* _YOUR GOAL_
Write a few more paragraphs that continue the passage about the clay seal that may bear the prophet Isaiah's name, picking up after its final sentence.

** Start of QUOTED PASSAGE **

A new article in Biblical Archaeology Review reveals that scientists may have discovered a clay seal bearing the name of the prophet Isaiah.

The article, “Is This the Prophet Isaiah’s Signature?” was written by archaeologist Eilat Mazar. As reported by National Geographic, the seal was found at an excavation site in Jerusalem and is determined to be 2,700 years old. There is a strong possibility that the ancient Hebrew writing on the damaged seal may have read “Belonging to Isaiah the prophet.”

Isaiah is described in the bible as an adviser to King Hezekiah, who ruled from the late eighth to the early seventh century B.C. If confirmed as belonging to the prophet, the seal would be the first artifact connected to him outside of the bible – an exciting find for Old Testament archaeology!

The clay seal, or bulla, was recovered along with 34 others during the author’s Ophel excavations in 2009. Mazar states, “Each of the Hebrew bullae [seals], measuring about 0.4 inches in diameter, had been stamped with a seal bearing the name of its owner. These were created by first placing soft clay on a tied ligature and linen sack or papyrus, whose negative impressions are clearly seen on the bulla’s reverse side, and then pressing the seal against the clay. Among the bullae found in the debris, only five show papyrus negative impressions on their reverse side. One of these is the bulla impressed with the personal seal of King Hezekiah.”

** End of QUOTED PASSAGE **
** Start of DATA SUPPLIED **

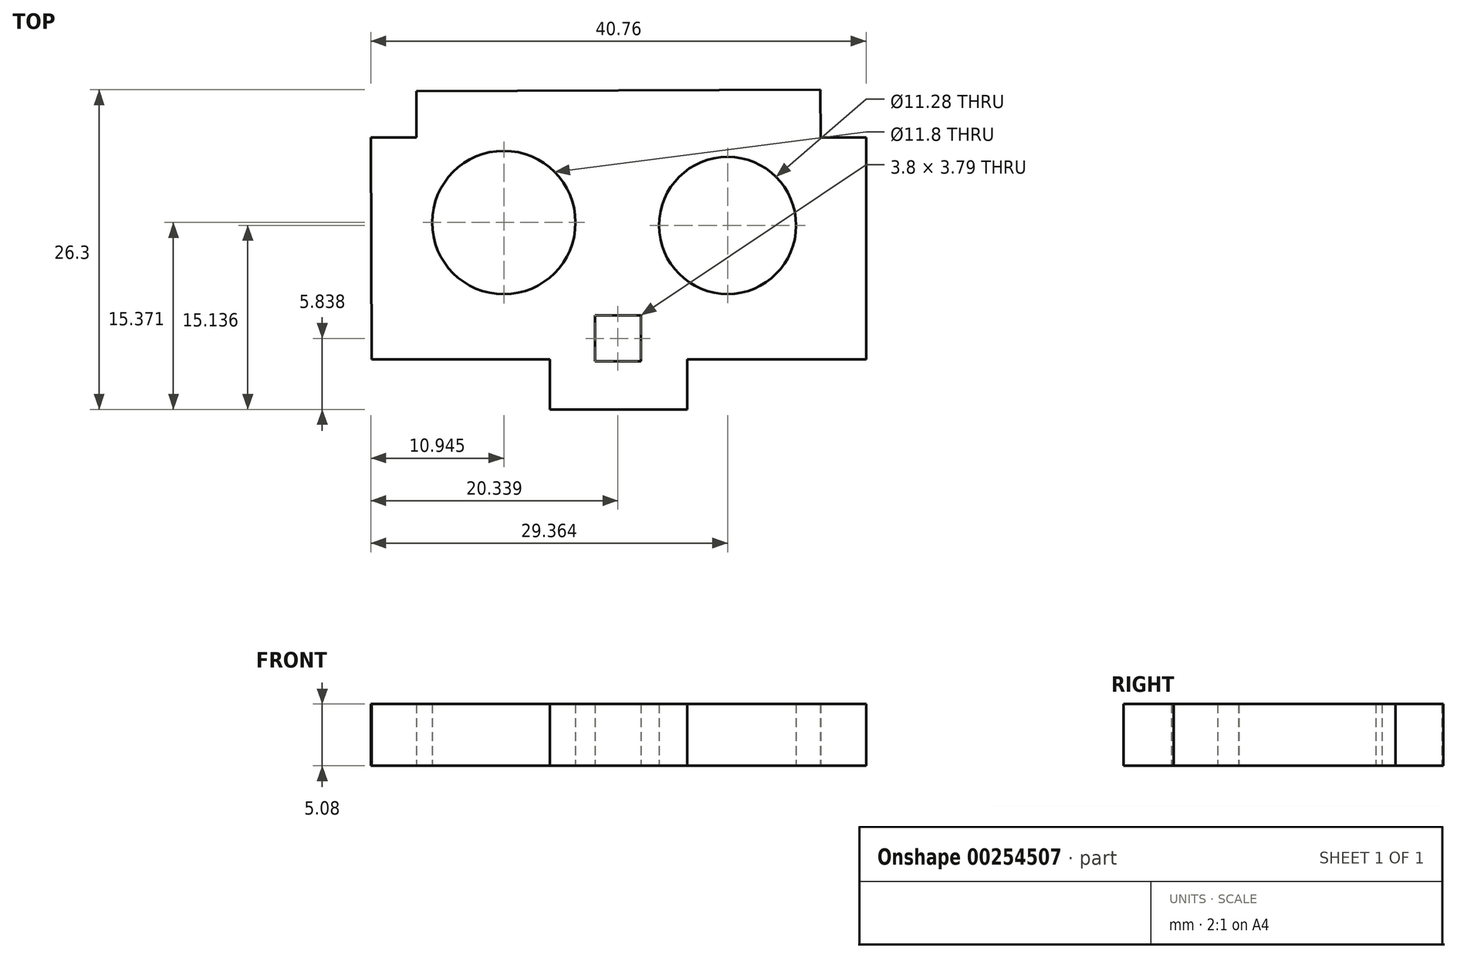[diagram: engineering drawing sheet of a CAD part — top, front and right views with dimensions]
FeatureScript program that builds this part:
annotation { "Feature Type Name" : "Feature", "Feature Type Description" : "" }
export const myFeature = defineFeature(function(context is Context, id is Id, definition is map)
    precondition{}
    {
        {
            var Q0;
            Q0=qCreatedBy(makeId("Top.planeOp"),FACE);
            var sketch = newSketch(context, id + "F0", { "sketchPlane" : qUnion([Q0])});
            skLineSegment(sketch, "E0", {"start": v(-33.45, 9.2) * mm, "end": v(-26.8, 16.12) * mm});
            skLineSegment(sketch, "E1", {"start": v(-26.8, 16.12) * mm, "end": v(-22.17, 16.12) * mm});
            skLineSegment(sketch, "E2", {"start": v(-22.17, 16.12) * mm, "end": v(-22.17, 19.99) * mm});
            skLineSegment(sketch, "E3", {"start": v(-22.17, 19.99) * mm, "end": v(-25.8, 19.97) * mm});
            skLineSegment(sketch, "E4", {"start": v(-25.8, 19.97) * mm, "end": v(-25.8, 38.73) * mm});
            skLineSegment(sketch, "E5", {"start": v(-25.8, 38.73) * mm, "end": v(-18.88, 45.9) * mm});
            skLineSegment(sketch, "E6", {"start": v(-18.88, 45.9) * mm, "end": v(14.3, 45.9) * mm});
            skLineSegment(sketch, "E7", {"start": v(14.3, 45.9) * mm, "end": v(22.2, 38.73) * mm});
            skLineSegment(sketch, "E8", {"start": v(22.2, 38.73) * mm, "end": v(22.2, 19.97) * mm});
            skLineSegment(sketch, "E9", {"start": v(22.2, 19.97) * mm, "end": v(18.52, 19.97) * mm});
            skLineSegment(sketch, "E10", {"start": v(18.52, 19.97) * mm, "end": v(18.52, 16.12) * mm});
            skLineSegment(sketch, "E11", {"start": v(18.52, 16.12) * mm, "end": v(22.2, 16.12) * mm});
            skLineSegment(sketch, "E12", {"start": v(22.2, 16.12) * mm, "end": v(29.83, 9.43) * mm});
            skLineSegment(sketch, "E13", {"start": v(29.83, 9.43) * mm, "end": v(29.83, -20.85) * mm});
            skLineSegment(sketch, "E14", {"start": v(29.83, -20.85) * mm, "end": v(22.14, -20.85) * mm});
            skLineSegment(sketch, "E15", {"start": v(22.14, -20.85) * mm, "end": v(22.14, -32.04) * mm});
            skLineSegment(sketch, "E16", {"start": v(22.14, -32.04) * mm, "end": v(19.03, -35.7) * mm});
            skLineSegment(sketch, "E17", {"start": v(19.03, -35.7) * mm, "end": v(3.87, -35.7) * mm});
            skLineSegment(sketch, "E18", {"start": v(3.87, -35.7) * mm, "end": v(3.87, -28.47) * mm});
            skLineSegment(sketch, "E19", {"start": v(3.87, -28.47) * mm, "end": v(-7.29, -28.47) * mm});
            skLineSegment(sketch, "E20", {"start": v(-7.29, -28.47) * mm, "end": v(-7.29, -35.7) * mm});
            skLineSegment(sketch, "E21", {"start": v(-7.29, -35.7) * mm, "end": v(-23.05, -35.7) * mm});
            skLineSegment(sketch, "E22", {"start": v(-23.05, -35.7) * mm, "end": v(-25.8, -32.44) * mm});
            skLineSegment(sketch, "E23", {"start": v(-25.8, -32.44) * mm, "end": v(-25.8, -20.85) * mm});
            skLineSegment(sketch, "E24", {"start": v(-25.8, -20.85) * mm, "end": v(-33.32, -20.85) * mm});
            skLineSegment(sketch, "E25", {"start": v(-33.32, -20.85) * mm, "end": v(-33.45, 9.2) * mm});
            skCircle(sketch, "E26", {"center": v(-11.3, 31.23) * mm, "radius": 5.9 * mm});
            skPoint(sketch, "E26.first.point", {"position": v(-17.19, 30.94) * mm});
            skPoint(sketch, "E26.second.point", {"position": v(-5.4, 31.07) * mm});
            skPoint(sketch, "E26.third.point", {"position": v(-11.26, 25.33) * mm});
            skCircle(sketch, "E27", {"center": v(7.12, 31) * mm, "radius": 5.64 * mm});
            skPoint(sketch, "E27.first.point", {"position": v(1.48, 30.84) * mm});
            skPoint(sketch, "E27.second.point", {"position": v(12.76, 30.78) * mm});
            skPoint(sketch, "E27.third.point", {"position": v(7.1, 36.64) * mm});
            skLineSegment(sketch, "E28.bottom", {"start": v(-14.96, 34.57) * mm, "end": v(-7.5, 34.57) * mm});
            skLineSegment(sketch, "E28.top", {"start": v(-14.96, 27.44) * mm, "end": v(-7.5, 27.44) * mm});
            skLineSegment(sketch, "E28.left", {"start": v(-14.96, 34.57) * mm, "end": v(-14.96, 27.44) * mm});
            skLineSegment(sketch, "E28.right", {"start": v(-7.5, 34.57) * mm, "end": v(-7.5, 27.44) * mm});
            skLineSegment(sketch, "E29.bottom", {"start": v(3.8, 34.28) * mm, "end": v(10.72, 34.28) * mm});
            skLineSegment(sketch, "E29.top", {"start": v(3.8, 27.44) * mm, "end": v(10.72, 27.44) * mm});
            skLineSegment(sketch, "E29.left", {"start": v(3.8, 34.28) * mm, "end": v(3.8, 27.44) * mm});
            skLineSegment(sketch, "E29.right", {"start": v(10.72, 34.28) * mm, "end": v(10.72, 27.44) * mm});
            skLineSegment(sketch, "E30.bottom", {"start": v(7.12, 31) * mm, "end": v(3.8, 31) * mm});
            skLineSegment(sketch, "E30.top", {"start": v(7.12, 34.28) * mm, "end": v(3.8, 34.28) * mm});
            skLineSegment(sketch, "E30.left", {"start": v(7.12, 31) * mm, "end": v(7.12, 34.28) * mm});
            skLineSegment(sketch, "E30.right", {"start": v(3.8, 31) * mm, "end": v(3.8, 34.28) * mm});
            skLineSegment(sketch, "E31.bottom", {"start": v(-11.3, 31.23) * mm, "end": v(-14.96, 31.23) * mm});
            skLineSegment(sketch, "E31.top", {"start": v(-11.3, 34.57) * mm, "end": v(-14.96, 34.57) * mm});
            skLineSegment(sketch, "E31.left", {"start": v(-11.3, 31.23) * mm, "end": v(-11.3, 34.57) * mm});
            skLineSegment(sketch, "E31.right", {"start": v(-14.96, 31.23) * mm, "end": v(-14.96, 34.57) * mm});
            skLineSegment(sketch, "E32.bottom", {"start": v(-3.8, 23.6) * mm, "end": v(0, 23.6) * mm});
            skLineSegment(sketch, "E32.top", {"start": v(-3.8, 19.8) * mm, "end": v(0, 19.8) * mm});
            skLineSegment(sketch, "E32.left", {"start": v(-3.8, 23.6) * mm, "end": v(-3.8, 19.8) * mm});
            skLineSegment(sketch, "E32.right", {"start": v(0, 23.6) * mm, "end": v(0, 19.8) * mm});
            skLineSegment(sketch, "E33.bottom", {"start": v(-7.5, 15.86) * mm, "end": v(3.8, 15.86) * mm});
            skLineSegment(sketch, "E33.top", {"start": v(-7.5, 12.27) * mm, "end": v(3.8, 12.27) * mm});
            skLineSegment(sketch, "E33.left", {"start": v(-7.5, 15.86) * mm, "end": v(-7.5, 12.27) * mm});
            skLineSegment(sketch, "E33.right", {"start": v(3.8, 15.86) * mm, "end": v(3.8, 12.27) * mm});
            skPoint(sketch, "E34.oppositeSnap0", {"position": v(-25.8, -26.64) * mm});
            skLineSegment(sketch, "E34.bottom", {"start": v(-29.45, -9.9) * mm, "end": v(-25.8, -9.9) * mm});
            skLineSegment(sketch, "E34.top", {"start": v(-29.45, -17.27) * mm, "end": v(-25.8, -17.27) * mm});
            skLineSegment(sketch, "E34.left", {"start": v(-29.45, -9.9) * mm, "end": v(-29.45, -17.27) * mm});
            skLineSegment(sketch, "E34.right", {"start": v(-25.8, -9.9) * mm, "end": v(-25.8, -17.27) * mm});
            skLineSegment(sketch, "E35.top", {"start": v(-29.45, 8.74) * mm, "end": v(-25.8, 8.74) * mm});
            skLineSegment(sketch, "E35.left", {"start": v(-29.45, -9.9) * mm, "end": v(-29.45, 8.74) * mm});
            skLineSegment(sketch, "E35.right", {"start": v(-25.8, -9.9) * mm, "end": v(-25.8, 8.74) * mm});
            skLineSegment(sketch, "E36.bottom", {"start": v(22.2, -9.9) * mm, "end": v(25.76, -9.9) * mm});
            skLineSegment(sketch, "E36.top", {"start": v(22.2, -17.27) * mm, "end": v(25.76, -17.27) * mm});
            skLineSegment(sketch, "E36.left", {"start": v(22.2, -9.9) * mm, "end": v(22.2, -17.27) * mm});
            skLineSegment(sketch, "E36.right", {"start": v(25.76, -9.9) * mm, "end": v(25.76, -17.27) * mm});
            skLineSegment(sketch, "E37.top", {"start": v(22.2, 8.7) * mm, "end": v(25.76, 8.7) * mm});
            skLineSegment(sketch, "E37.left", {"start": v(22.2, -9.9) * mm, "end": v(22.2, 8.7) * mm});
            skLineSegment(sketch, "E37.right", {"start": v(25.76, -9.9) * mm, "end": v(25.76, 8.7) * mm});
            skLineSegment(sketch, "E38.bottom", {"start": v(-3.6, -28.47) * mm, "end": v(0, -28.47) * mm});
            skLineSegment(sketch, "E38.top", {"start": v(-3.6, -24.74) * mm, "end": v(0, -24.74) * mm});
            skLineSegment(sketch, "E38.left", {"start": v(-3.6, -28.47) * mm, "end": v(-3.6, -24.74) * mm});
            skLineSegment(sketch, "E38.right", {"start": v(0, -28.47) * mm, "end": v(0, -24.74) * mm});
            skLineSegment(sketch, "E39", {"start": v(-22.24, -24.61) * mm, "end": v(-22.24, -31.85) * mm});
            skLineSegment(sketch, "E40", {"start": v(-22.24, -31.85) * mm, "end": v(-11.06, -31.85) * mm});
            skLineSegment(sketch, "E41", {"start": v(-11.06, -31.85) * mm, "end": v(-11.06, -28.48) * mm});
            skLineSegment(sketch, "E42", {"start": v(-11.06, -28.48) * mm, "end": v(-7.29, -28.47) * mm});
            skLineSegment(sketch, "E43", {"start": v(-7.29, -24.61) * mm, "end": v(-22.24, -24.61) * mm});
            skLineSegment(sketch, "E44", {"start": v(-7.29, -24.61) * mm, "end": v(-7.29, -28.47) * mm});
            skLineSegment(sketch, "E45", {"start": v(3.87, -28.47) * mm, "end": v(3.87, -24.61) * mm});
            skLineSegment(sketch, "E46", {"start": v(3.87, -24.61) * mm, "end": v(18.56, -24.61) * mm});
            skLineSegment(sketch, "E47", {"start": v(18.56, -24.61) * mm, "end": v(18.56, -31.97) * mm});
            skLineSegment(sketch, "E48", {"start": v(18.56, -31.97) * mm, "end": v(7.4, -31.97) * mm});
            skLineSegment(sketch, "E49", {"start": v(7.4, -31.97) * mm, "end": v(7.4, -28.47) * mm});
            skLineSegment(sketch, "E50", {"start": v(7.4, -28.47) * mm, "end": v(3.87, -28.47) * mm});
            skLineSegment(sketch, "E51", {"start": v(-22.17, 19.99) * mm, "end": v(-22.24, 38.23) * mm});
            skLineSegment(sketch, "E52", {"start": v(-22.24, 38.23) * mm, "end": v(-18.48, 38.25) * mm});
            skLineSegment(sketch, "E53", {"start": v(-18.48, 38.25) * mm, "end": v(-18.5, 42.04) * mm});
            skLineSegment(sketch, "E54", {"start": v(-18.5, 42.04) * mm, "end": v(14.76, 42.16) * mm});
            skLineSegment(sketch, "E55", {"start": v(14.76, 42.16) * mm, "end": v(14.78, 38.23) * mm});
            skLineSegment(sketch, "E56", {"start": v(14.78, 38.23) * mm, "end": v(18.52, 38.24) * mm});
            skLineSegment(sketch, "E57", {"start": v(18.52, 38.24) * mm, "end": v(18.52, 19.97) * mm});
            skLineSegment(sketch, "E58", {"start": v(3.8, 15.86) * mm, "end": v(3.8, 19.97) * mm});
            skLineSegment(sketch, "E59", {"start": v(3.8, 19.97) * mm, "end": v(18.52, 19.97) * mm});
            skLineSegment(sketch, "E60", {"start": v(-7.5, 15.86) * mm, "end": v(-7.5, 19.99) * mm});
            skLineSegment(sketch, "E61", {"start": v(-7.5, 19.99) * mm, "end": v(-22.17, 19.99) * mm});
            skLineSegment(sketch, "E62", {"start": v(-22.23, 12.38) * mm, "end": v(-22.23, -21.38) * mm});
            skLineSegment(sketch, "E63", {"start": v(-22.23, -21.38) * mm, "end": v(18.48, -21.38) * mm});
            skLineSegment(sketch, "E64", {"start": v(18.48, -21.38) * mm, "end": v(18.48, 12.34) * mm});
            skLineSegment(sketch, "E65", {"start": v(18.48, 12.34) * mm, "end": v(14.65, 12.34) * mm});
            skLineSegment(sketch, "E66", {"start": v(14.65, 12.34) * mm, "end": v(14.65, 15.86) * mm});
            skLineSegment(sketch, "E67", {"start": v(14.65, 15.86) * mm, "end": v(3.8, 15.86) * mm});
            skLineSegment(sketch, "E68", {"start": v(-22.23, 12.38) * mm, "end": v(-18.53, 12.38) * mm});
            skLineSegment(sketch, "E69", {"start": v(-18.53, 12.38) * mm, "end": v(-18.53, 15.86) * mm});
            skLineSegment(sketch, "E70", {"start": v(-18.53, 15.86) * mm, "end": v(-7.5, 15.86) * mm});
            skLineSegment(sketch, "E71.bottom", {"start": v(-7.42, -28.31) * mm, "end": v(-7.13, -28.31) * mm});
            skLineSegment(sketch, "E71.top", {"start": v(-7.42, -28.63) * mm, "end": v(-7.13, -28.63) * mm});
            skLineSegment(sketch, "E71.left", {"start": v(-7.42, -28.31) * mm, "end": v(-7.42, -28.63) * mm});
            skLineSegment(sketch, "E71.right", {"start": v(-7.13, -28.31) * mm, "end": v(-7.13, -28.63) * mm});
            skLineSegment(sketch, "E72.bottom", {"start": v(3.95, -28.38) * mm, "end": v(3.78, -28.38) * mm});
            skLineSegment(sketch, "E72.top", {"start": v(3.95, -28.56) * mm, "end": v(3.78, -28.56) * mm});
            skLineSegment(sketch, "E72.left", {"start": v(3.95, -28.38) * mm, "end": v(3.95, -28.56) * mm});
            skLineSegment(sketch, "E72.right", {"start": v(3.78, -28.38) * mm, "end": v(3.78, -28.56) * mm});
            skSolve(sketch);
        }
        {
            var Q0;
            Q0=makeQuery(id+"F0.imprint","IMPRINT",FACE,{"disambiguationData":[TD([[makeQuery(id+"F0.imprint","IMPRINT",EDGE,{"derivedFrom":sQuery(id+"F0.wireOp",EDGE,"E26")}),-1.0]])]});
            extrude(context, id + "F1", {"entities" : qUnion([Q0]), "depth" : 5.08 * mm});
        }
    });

** End of DATA SUPPLIED **
** Start of DATA SUPPLIED **

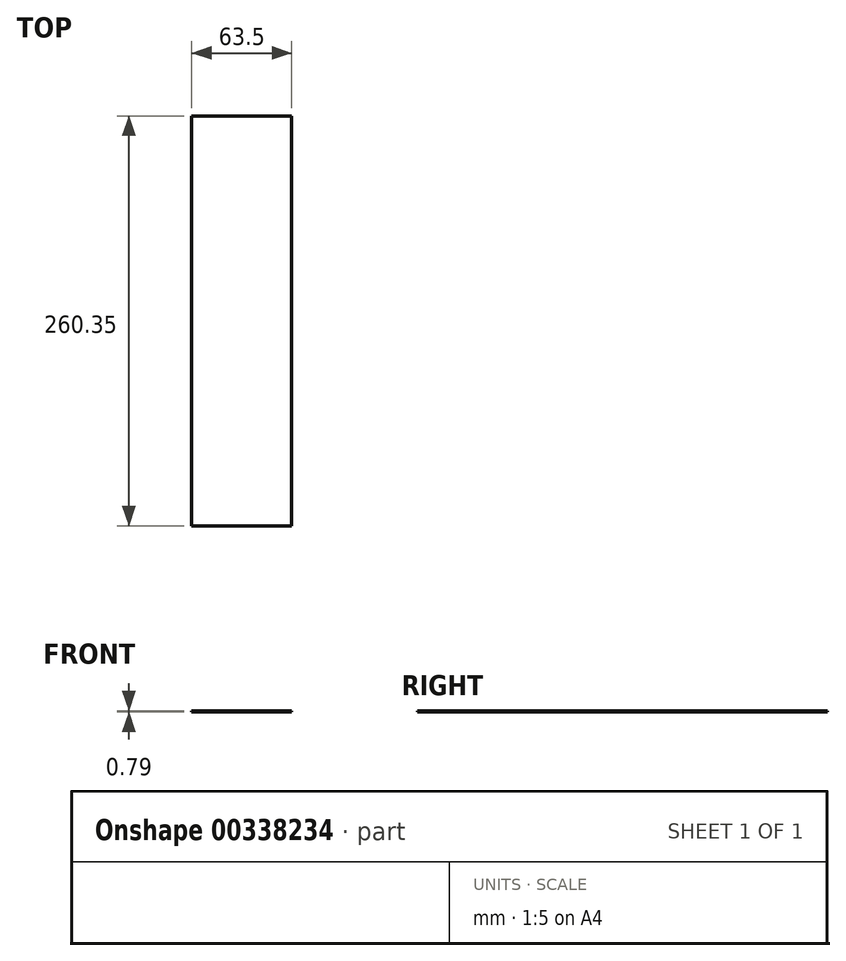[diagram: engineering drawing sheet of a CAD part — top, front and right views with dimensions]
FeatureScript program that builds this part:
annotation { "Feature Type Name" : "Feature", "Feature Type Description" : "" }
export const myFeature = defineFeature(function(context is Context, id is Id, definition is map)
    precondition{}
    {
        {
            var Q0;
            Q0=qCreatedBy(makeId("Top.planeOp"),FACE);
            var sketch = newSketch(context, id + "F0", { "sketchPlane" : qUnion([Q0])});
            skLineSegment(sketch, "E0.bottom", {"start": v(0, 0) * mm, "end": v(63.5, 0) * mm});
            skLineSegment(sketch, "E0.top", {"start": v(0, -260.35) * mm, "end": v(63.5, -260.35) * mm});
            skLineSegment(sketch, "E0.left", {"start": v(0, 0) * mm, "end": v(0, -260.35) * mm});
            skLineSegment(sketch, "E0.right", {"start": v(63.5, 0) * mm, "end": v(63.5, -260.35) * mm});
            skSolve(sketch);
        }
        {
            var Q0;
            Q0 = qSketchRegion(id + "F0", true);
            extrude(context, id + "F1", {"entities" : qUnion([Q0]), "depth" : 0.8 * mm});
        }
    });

** End of DATA SUPPLIED **

* _FINAL ANSWER_
The seal in question was inscribed with the name “leyesha‘yah[u]”, which indicates belonging “to Isaiah”. Below appears the word nvy. The damage to the bottom part of the bulla makes it impossible to know what, if anything, was inscribed after those letters. However, Mazar speculates that this second word may have been followed by an aleph, which would translate the word into “prophet”.

But the lack of an aleph is significant. Mazar notes that without an aleph following the word nvy, it is possible that the word was simply someone’s name or hometown.

However, the close proximity of the two seals (less than 10 feet) is strong evidence to the contrary. Mazar states: “Finding a seal impression of the prophet Isaiah next to that of King Hezekiah should not be unexpected. It would not be the first time that seal impressions of two Biblical personas, mentioned in the same verse in the Bible, were found in an archaeological context. In our City of David excavations (2005–2008), the seal impressions of Yehukhal ben Sheleḿiyahu ben Shovi and Gedaliyahu ben Pashḥur, high officials in King Ẓedekiah’s court (Jeremiah 38:1), were found only a few feet apart. Furthermore, according to the Bible, the names of King Hezekiah and the prophet Isaiah are mentioned in one breath 14 of the 29 times the name of Isaiah is recalled (2 Kings 19–20; Isaiah 37–39). No other figure was closer to King Hezekiah than the prophet Isaiah.”

Though uncertain, the strong evidence for the clay seal belonging to the prophet Isaiah is certainly an incredible find in Old Testament archaeology. For the full article by Eilat Mazar including pictures of the bulla, click here.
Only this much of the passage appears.